▶ _练习_
将下面关于5-羟甲基糠醛电氧化的阅读选段中，从“清华大学段昊泓团队报道了在低”到“mol L^–1 KOH可以显著降低FDCA的最低售价21.0%。”这一段逐字抄录出来。

== 阅读选段

清华大学段昊泓团队报道了在低浓度碱性电解质中，通过增强羟基在单原子负载催化剂上的吸附电氧化5-羟甲基糠醛。相关研究成果于2024年6月14日发表于国际一流学术期刊《科学通报》。

5-羟甲基糠醛（HMF）电催化氧化为2,5-呋喃二羧酸（FDCA）是一种生产生物基塑料单体的可持续策略，通常在高浓度碱性溶液（1.0 mol L^–1 KOH）中进行，以获得高活性。然而，这种高浓度的碱带来了挑战，包括HMF降解和与产物分离相关的高操作成本。

该文中，研究人员报道了负载在Co₃O₄上的单原子钌（Ru¹-Co₃O₄）作为催化剂，该催化剂在低浓度碱性电解质（0.1 mol L^–1 KOH）中高效工作，与可逆氢电极相比，表现出1.191 V的低电势，在0.1 mol ^L-1 KOH中实现10 mA cm^–2，这优于以前的催化剂。

电化学研究表明，单原子Ru在OH^–供应不足的情况下显著增强了羟基（OH^–）的吸附，从而改善了HMF的氧化。为了展示Ru¹-Co₃O₄催化剂的潜力，研究人员在流动反应器中，工业相关条件下展示了其高效性。最终，技术经济分析表明，用0.1 mol L^–1 KOH电解质取代传统的1.0 mol L^–1 KOH可以显著降低FDCA的最低售价21.0%。

该项工作证明了一种在不使用强碱性电解质的情况下，进行生物质电氧化的有效催化剂设计，这可能有助于更经济的生物质电价化。

====
== 数据摘录

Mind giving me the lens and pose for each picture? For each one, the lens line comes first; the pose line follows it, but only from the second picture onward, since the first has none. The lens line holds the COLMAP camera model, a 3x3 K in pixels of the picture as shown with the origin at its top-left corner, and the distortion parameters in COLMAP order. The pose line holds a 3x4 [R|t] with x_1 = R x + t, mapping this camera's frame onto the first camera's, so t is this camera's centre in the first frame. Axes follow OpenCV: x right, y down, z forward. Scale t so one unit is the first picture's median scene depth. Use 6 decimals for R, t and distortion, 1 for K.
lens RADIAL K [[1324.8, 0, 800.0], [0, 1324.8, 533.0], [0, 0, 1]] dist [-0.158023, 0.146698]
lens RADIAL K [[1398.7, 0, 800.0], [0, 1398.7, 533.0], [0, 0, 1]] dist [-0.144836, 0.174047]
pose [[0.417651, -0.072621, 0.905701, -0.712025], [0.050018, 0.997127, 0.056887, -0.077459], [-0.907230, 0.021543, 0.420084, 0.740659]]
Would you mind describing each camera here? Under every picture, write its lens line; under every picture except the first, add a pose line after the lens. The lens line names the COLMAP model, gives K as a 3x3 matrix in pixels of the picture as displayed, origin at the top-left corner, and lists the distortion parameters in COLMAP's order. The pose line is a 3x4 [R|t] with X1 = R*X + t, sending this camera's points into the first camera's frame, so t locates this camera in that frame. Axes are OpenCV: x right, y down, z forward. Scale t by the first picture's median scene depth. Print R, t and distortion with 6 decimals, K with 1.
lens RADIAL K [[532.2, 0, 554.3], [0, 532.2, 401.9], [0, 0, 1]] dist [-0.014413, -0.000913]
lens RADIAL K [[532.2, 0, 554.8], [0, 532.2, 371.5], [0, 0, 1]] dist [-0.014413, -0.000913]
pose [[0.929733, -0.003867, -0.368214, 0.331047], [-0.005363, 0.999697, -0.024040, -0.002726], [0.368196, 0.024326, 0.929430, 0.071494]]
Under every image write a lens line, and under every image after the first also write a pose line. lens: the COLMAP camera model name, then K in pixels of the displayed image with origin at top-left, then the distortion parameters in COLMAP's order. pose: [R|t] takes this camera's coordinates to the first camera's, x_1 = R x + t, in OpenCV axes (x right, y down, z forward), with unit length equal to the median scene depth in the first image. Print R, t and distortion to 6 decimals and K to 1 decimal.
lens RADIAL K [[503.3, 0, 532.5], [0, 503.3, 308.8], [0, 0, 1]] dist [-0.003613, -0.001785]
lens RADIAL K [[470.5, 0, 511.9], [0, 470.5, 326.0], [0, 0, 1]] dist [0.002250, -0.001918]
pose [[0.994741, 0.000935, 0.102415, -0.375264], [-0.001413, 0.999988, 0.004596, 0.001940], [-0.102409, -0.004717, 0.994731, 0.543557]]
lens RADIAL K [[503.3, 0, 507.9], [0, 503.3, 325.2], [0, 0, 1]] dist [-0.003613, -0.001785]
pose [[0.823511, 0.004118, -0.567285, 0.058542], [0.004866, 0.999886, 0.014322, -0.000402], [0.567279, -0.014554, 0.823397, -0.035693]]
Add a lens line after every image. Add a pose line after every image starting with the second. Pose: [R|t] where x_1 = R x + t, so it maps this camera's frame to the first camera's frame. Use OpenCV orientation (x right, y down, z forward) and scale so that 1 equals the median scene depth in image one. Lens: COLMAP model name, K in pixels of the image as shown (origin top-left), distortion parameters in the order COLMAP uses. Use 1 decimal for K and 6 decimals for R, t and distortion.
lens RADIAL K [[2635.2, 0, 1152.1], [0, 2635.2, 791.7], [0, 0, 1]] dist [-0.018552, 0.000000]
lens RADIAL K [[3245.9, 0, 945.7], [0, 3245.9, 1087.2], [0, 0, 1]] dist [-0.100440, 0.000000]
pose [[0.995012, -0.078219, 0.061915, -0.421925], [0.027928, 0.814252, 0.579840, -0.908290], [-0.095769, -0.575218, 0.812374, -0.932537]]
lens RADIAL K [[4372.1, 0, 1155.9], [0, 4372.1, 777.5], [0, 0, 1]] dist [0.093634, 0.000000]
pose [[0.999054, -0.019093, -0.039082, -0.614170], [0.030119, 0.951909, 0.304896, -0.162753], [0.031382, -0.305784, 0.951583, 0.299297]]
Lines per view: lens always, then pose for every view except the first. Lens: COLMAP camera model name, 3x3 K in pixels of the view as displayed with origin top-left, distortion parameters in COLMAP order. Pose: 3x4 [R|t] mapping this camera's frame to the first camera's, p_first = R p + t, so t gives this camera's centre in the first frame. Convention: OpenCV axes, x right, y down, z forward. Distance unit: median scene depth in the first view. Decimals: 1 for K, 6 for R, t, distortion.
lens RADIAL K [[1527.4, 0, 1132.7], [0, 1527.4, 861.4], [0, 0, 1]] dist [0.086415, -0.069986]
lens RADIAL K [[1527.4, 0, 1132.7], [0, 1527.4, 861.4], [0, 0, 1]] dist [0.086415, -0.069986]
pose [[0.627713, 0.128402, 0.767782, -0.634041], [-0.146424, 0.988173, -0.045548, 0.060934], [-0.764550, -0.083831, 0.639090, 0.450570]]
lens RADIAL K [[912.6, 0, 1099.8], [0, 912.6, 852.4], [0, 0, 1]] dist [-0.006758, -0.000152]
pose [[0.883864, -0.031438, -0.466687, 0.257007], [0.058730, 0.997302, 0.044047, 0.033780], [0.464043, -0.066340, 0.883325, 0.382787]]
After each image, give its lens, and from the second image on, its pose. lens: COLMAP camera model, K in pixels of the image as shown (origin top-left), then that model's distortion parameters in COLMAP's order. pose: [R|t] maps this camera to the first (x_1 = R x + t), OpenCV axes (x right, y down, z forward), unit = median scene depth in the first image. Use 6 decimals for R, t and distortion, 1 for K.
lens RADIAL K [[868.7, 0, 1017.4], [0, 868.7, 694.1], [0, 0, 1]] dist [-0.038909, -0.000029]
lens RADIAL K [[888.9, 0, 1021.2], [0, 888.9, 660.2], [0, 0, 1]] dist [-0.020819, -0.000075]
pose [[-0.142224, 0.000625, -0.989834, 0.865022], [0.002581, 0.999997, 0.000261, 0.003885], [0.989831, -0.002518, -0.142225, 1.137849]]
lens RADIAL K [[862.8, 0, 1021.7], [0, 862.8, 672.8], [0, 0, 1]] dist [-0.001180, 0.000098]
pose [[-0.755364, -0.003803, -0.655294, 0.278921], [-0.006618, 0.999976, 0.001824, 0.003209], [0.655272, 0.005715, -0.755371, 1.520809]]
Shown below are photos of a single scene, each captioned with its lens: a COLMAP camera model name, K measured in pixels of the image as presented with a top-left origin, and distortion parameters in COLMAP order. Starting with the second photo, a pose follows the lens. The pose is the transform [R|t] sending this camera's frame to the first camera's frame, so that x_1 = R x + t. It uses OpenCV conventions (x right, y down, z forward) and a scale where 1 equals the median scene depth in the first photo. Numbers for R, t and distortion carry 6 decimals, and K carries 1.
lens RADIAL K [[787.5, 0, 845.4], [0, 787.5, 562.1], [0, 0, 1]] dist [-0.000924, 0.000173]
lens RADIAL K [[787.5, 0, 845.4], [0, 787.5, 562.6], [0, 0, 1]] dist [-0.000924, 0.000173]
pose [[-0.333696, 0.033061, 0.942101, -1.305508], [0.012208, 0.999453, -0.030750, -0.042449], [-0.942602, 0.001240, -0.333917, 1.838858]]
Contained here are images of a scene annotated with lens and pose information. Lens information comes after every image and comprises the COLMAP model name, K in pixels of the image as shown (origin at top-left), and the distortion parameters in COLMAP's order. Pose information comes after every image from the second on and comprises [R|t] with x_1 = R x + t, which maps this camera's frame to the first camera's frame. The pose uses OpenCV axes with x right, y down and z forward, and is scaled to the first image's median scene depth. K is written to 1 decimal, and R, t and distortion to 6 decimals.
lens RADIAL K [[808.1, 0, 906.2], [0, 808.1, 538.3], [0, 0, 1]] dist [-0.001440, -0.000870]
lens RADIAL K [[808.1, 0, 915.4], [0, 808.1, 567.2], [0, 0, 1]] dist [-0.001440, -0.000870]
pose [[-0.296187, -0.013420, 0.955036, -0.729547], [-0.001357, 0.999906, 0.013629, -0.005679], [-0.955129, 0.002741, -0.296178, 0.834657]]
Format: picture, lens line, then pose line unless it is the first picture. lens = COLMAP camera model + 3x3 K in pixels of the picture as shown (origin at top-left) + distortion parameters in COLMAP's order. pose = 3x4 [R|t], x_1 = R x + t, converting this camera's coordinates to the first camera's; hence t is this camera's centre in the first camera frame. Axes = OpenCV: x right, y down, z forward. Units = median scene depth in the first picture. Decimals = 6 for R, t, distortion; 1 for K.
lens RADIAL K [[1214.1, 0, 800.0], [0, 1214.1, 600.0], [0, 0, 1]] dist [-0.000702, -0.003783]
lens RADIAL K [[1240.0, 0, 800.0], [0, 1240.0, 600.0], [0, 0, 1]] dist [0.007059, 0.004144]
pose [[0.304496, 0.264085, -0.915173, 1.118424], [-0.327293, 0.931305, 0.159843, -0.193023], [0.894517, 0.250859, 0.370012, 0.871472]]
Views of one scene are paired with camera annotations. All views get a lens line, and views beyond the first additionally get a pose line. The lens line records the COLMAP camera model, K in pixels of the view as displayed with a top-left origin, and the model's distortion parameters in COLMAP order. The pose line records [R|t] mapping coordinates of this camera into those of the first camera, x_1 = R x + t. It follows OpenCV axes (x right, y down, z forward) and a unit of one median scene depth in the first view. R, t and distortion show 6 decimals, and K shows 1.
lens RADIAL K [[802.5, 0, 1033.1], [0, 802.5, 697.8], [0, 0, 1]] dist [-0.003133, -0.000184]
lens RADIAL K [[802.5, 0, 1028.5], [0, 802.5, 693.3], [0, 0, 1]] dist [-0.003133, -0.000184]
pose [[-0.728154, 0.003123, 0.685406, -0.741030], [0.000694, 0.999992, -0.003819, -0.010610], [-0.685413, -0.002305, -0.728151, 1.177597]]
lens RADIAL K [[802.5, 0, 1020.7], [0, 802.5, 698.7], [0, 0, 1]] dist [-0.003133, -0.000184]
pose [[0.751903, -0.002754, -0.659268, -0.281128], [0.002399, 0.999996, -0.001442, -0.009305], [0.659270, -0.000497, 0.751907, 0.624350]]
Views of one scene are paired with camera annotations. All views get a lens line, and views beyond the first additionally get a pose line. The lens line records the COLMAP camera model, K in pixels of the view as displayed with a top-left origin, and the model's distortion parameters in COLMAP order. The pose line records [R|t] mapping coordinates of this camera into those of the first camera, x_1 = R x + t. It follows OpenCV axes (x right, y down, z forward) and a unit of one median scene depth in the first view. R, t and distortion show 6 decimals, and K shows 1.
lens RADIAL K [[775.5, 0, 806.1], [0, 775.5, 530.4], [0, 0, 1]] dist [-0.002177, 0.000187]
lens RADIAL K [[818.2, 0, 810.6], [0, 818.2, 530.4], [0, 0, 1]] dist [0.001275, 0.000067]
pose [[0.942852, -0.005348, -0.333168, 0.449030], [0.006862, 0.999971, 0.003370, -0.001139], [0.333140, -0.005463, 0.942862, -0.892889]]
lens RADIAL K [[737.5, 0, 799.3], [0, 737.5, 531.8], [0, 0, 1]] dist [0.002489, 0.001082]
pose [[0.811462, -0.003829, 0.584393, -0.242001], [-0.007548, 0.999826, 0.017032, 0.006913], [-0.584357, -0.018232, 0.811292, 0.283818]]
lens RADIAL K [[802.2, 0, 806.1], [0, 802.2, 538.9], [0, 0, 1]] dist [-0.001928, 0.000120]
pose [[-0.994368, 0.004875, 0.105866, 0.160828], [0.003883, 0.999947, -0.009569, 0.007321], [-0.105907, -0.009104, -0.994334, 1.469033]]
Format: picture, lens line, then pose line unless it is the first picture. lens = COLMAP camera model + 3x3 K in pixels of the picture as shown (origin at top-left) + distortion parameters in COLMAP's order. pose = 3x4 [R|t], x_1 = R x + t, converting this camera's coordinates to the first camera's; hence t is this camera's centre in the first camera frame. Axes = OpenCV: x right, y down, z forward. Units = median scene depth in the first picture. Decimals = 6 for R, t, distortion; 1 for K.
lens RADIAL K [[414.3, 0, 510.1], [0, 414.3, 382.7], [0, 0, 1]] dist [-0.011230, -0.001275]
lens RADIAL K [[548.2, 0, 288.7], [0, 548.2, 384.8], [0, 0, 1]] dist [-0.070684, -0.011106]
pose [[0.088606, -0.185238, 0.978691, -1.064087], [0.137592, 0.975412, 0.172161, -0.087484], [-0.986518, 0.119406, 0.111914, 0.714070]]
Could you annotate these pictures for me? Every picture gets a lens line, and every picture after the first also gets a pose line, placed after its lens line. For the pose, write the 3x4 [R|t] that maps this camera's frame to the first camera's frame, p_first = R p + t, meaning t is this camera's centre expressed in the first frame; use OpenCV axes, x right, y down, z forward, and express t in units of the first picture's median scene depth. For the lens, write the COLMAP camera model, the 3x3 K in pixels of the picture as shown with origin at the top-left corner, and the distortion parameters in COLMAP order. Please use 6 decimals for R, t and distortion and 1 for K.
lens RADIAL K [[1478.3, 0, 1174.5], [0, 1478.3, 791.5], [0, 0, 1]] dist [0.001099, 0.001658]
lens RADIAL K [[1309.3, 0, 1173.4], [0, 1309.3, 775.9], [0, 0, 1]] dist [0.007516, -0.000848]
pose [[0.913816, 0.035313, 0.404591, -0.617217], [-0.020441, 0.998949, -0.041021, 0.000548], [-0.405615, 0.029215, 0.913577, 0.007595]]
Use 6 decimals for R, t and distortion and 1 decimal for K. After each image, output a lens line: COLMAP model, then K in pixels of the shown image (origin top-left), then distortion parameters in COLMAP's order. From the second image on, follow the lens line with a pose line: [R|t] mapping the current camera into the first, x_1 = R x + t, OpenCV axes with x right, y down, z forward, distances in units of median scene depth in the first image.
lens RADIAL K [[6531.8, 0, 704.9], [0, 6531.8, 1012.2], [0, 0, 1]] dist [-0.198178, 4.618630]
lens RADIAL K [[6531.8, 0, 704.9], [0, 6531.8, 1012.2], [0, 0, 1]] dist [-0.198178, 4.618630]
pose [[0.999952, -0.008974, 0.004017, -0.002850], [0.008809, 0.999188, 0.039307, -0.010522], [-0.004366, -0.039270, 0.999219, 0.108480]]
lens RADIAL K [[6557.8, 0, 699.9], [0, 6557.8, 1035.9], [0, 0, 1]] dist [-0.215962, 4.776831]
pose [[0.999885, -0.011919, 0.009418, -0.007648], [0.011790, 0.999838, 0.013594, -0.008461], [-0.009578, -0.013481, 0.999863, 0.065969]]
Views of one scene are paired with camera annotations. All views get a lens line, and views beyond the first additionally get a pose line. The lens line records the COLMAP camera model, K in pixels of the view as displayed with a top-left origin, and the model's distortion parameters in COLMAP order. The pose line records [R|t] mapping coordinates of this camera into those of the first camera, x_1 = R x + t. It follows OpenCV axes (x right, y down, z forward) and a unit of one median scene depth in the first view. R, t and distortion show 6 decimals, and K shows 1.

====

▶ _答案如下_
清华大学段昊泓团队报道了在低浓度碱性电解质中，通过增强羟基在单原子负载催化剂上的吸附电氧化5-羟甲基糠醛。相关研究成果于2024年6月14日发表于国际一流学术期刊《科学通报》。

5-羟甲基糠醛（HMF）电催化氧化为2,5-呋喃二羧酸（FDCA）是一种生产生物基塑料单体的可持续策略，通常在高浓度碱性溶液（1.0 mol L^–1 KOH）中进行，以获得高活性。然而，这种高浓度的碱带来了挑战，包括HMF降解和与产物分离相关的高操作成本。

该文中，研究人员报道了负载在Co₃O₄上的单原子钌（Ru¹-Co₃O₄）作为催化剂，该催化剂在低浓度碱性电解质（0.1 mol L^–1 KOH）中高效工作，与可逆氢电极相比，表现出1.191 V的低电势，在0.1 mol ^L-1 KOH中实现10 mA cm^–2，这优于以前的催化剂。

电化学研究表明，单原子Ru在OH^–供应不足的情况下显著增强了羟基（OH^–）的吸附，从而改善了HMF的氧化。为了展示Ru¹-Co₃O₄催化剂的潜力，研究人员在流动反应器中，工业相关条件下展示了其高效性。最终，技术经济分析表明，用0.1 mol L^–1 KOH电解质取代传统的1.0 mol L^–1 KOH可以显著降低FDCA的最低售价21.0%。